The paper introduces Chubby which is a lock service provided to a large number of clients for access control and coordination. It’s made of 5 machines out of which 1 is master. The write operations require ACK from a quorum of machines and reads only need to access the current master. Basically the Chubby Master runs Paxos on the cluster to decide writes, and serves reads from itself. This lets Chubby provide coarse-grained locking services, where locks are expected to be held for long periods of time.

The paper also talks about the other features of Chubby: failover, cache consistency, event notifications. If the Master fails, then there is a leader election in chubby cell. Client caching is also an essential part of reducing load on the Chubby master, but the master has to synchronously invalidate caches on writes. Event notifications can also be used to watch files for certain events: modification, master failover, etc.

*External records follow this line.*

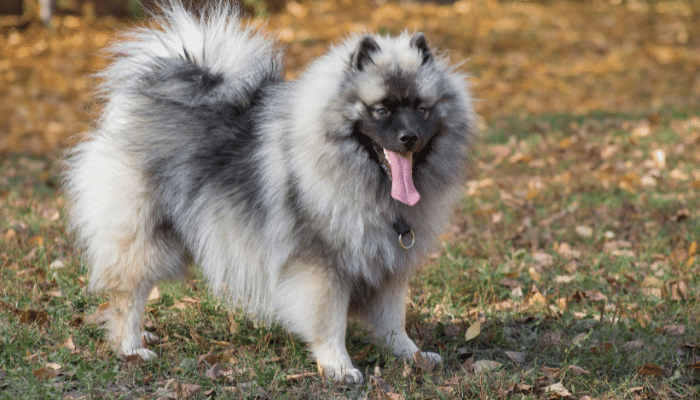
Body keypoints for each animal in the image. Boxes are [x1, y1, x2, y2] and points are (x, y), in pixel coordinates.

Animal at [64, 0, 476, 384]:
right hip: (148, 238)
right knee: (127, 295)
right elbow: (330, 322)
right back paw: (131, 347)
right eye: (381, 110)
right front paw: (339, 365)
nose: (409, 138)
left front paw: (412, 355)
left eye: (422, 109)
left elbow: (393, 319)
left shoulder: (388, 261)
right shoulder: (321, 266)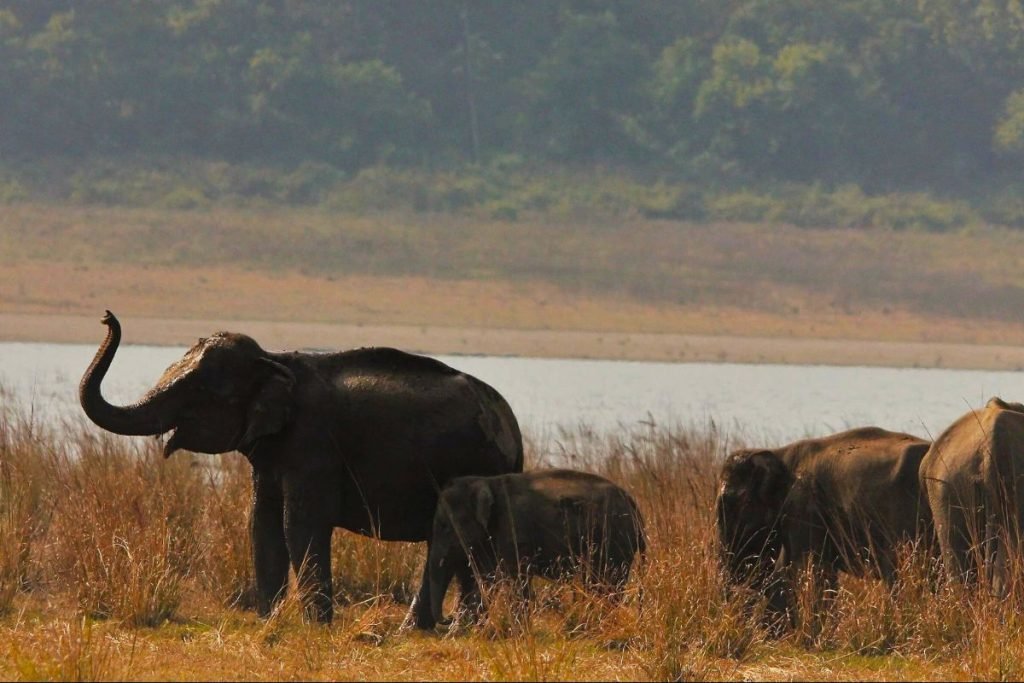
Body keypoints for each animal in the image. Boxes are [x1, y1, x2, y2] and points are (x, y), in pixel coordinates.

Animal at [78, 310, 523, 628]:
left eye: (202, 391)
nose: (105, 316)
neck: (273, 360)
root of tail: (512, 427)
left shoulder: (313, 445)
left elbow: (300, 524)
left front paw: (315, 627)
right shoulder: (272, 453)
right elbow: (261, 523)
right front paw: (269, 622)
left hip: (478, 465)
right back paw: (448, 627)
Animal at [426, 468, 645, 624]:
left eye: (444, 526)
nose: (449, 618)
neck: (487, 480)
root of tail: (633, 504)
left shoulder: (514, 529)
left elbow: (516, 578)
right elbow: (489, 578)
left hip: (615, 537)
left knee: (607, 582)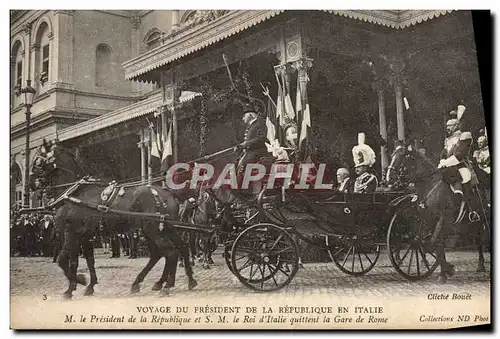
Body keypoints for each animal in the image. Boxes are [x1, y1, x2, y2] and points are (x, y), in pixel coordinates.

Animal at [41, 145, 197, 298]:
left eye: (40, 160)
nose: (35, 183)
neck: (76, 197)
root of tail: (167, 193)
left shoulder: (71, 233)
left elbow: (63, 260)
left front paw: (76, 283)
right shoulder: (84, 237)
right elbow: (86, 261)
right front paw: (87, 285)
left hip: (153, 229)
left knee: (170, 252)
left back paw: (166, 285)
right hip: (164, 229)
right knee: (174, 249)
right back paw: (180, 281)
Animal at [388, 143, 490, 284]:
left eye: (402, 155)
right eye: (392, 155)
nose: (388, 177)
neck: (430, 185)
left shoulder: (443, 219)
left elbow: (432, 243)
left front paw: (447, 269)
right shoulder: (430, 220)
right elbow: (436, 244)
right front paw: (444, 272)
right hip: (475, 222)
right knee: (478, 238)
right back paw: (480, 265)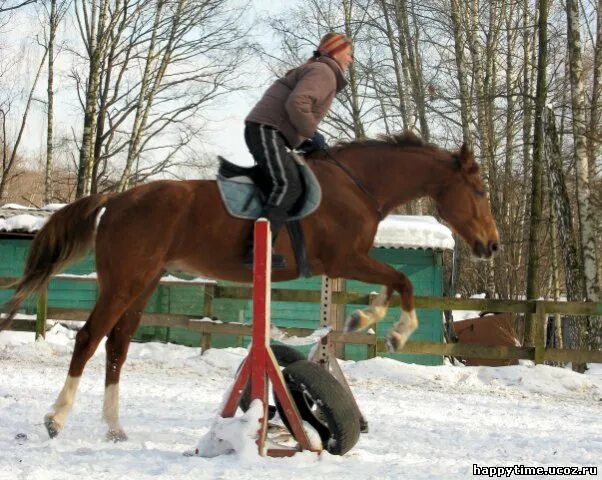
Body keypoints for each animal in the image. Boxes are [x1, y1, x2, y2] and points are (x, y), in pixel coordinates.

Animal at [1, 130, 496, 438]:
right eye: (479, 191)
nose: (490, 246)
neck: (357, 187)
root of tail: (118, 197)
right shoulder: (345, 258)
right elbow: (402, 281)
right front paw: (396, 331)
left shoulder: (349, 262)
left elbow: (392, 285)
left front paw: (364, 319)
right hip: (125, 280)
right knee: (89, 337)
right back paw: (56, 419)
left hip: (143, 283)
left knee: (117, 345)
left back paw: (114, 427)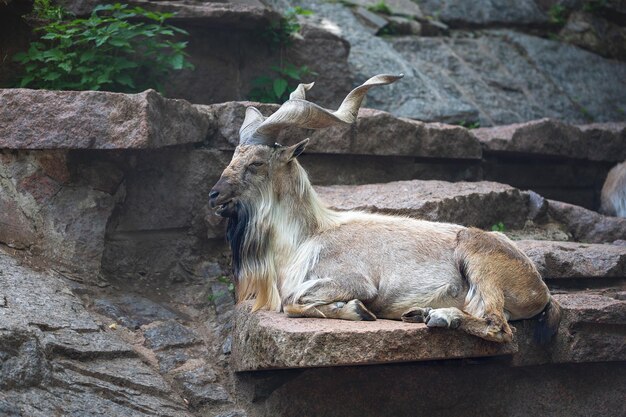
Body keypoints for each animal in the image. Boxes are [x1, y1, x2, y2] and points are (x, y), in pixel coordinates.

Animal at [211, 74, 560, 342]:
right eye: (234, 156)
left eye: (256, 163)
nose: (214, 196)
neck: (306, 237)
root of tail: (540, 288)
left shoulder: (354, 280)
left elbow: (292, 301)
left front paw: (358, 310)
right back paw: (422, 313)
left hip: (480, 262)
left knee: (498, 326)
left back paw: (439, 316)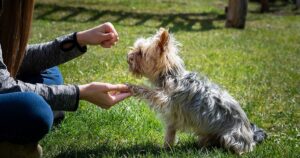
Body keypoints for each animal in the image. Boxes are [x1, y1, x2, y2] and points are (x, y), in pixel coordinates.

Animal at [126, 28, 268, 154]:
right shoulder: (172, 117)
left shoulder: (166, 98)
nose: (127, 57)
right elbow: (170, 133)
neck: (170, 74)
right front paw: (166, 148)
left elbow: (150, 92)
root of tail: (252, 135)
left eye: (140, 52)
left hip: (231, 137)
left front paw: (132, 86)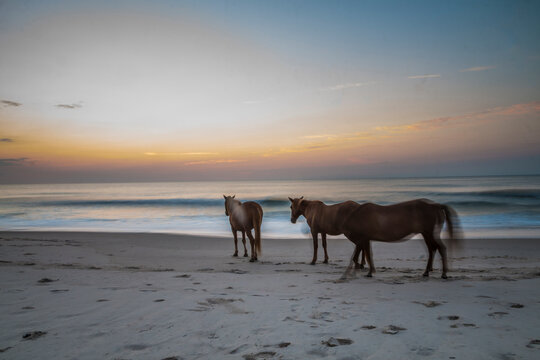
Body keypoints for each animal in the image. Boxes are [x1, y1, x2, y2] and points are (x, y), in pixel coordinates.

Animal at [288, 197, 462, 278]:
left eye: (291, 206)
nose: (292, 220)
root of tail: (436, 205)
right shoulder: (328, 232)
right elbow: (327, 246)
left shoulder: (316, 231)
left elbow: (317, 246)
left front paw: (313, 261)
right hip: (427, 234)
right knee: (433, 249)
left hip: (429, 233)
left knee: (439, 248)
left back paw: (442, 273)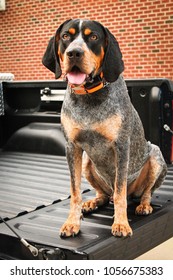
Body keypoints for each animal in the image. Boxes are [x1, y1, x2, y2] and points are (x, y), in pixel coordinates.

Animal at [42, 18, 168, 236]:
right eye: (66, 36)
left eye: (93, 37)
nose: (74, 53)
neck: (89, 96)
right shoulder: (72, 147)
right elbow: (75, 191)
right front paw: (72, 222)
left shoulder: (121, 146)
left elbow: (119, 192)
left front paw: (121, 223)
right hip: (86, 161)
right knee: (104, 194)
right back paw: (92, 202)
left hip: (156, 156)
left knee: (143, 192)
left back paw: (143, 205)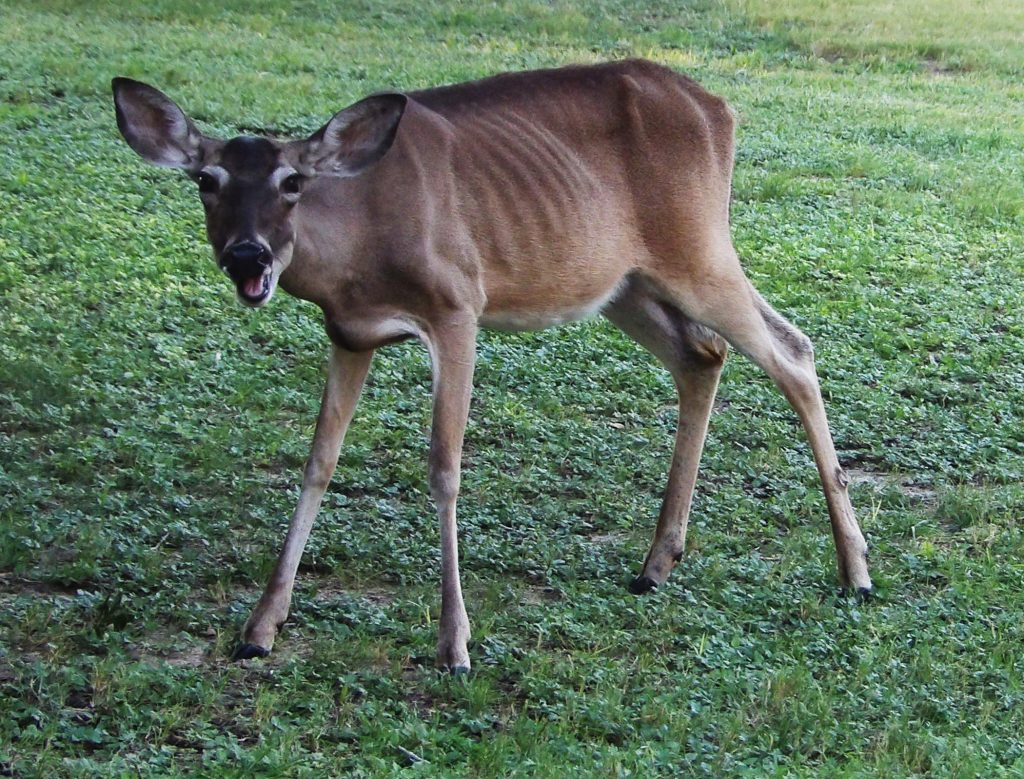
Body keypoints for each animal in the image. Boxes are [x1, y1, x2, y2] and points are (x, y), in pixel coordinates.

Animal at [112, 57, 872, 671]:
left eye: (291, 180)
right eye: (206, 180)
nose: (249, 255)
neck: (357, 251)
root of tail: (721, 109)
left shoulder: (457, 305)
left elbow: (444, 467)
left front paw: (454, 643)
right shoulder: (350, 334)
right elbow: (318, 462)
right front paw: (260, 627)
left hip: (699, 244)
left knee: (793, 351)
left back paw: (855, 569)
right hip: (625, 282)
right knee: (702, 355)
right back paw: (656, 562)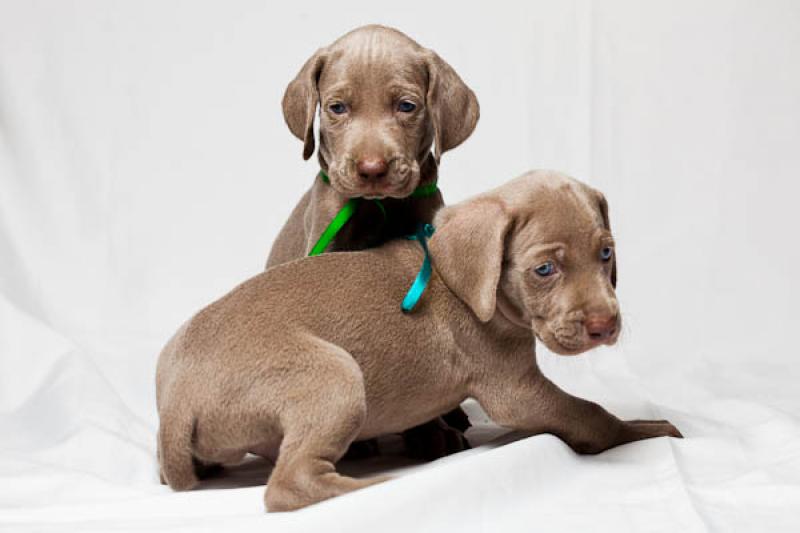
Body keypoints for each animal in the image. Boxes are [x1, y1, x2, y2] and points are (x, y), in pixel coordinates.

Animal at [159, 170, 684, 512]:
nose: (605, 325)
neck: (460, 278)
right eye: (544, 270)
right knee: (288, 486)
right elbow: (588, 413)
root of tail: (177, 403)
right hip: (335, 376)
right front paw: (642, 429)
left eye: (606, 254)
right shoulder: (514, 390)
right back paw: (376, 486)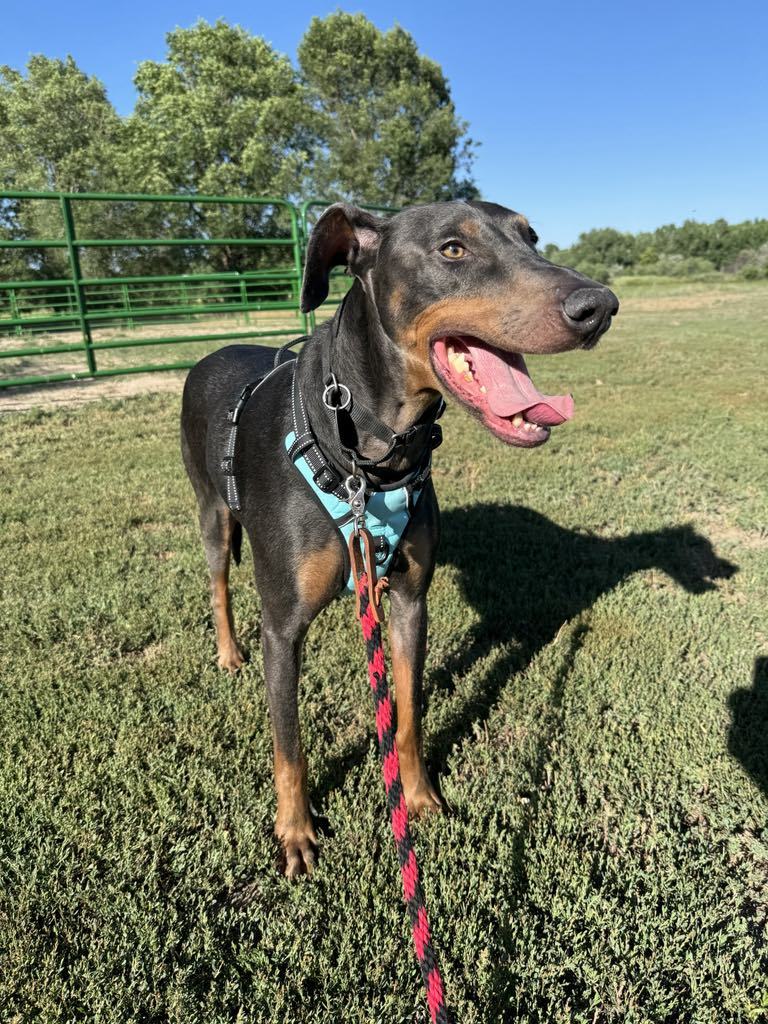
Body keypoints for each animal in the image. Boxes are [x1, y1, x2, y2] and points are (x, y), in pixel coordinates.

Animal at [180, 201, 618, 880]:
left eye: (532, 237)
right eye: (452, 249)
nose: (599, 305)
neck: (369, 456)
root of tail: (210, 354)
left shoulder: (412, 601)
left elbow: (407, 713)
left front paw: (418, 796)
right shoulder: (282, 627)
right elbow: (289, 747)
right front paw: (295, 832)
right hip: (213, 516)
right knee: (219, 584)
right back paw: (228, 652)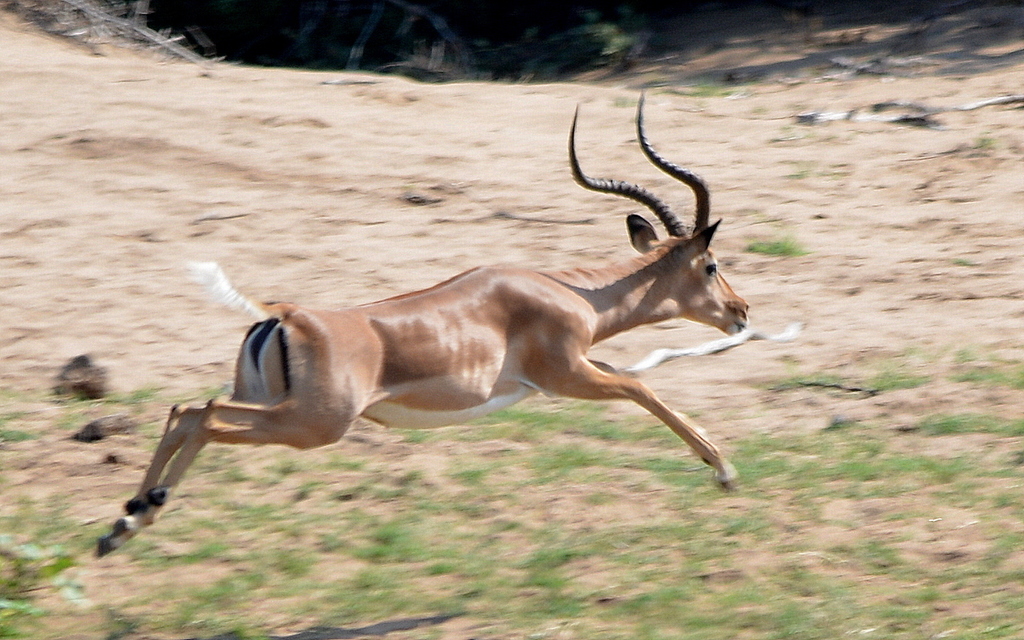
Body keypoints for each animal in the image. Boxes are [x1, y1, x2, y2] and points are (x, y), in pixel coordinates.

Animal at [97, 95, 749, 557]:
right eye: (711, 264)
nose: (741, 312)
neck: (568, 293)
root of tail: (284, 317)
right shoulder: (566, 376)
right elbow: (643, 386)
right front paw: (724, 471)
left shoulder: (579, 369)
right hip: (313, 424)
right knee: (202, 415)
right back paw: (133, 517)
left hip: (271, 406)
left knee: (186, 412)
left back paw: (128, 520)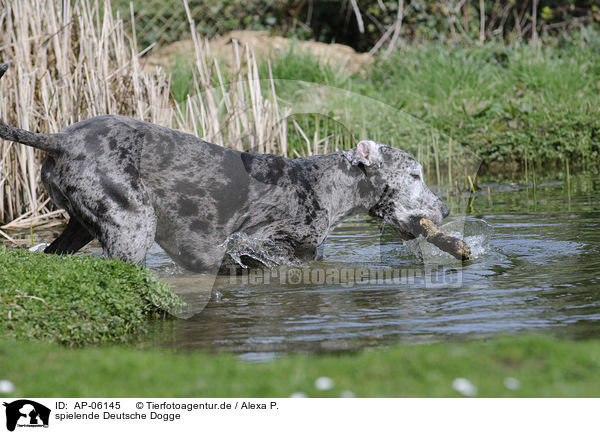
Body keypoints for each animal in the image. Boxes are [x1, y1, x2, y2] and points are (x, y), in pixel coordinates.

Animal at [0, 64, 448, 272]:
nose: (444, 209)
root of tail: (62, 139)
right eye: (415, 175)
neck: (323, 184)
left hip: (80, 224)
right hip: (132, 225)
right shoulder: (266, 243)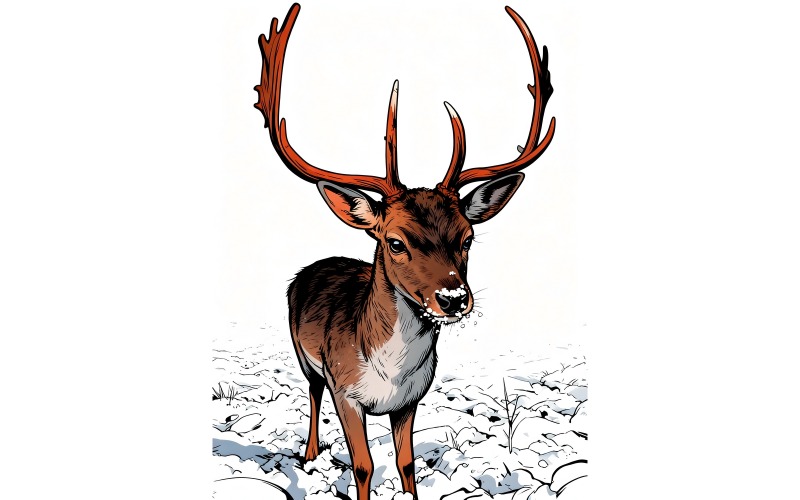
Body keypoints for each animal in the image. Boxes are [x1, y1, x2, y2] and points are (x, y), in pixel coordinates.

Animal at [254, 4, 555, 499]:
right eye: (395, 242)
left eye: (467, 238)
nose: (453, 298)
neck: (388, 375)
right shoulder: (346, 391)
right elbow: (362, 466)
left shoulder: (412, 400)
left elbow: (407, 462)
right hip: (304, 355)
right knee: (312, 392)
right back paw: (311, 453)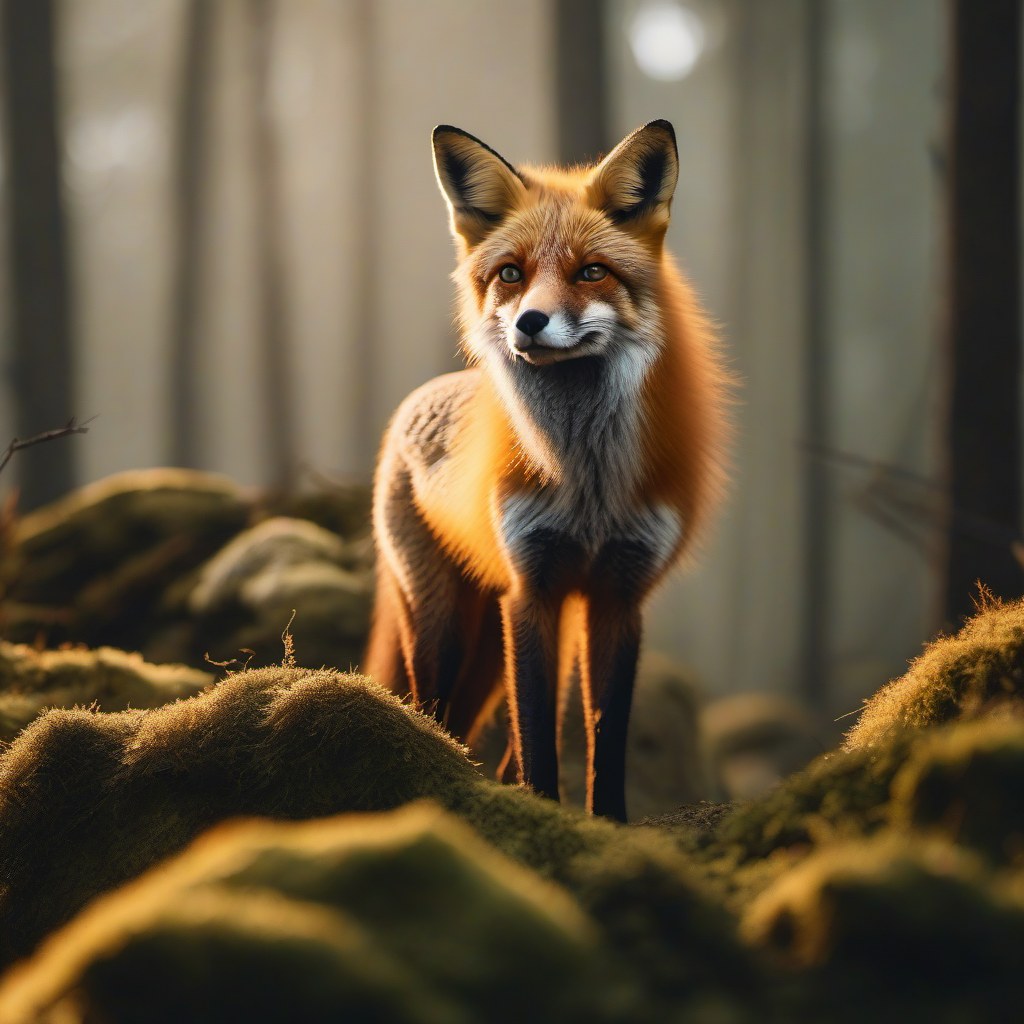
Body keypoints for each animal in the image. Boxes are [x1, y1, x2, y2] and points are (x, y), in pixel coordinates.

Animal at [364, 119, 731, 821]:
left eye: (591, 272)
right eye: (511, 274)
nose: (532, 322)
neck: (586, 479)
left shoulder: (618, 594)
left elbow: (603, 731)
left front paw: (605, 823)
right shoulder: (529, 591)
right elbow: (535, 734)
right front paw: (543, 808)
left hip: (514, 633)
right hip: (445, 623)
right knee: (429, 709)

The paper also talks about the use cases of Chubby at Google eg. name server with DNS. The paper talks about some design decisions which proved to be incorrect in the long run. Some features of the system such as provisions for lock caching were not used later on. Also the authors failed to anticipate future misuse and abuse of the system and its general misunderstanding by its users.

What I liked about this paper

a. The paper talks about the unexpected failures the authors had to deal with. This is a valuable insight into how a large scale system is built, especially taking us through some of the early design choices they made which were mistakes and how this affected them.
b. Chubby shows a general way to provide synchronization service to different applications by implementing Paxos, which is independent to applications. This concept of 'synchronization as a service' is really unique.
c. The authors take us through the use cases of Chubby at Google, some of which are quite surprising. For instance, Chubby’s most popular use inside Google turned out to be as a name service and not as a lock service.

Critical comments

a. Chubby master is a bottleneck of the overall performance because all the operations, read or write, have to go through the master.
b. All locks are accessed by the file system, but there is no discussion about security. There should be some checks to ensure that only the authorized process can get the lock.
c. Chubby is not suitable for fine grained locking.

Questions

a. Chubby master is a bottleneck of the overall performance because all the operations, read or write, have to go through the master. How can we change the protocol to have multiple active-active masters?
b. How could we incorporate security measures into Chubby? All locks are accessed by the file system, but there is no discussion about security. There should be some checks to ensure that only the authorized process can get the lock.
c. How can we change Chubby to make it suitable for fine grained locking as well?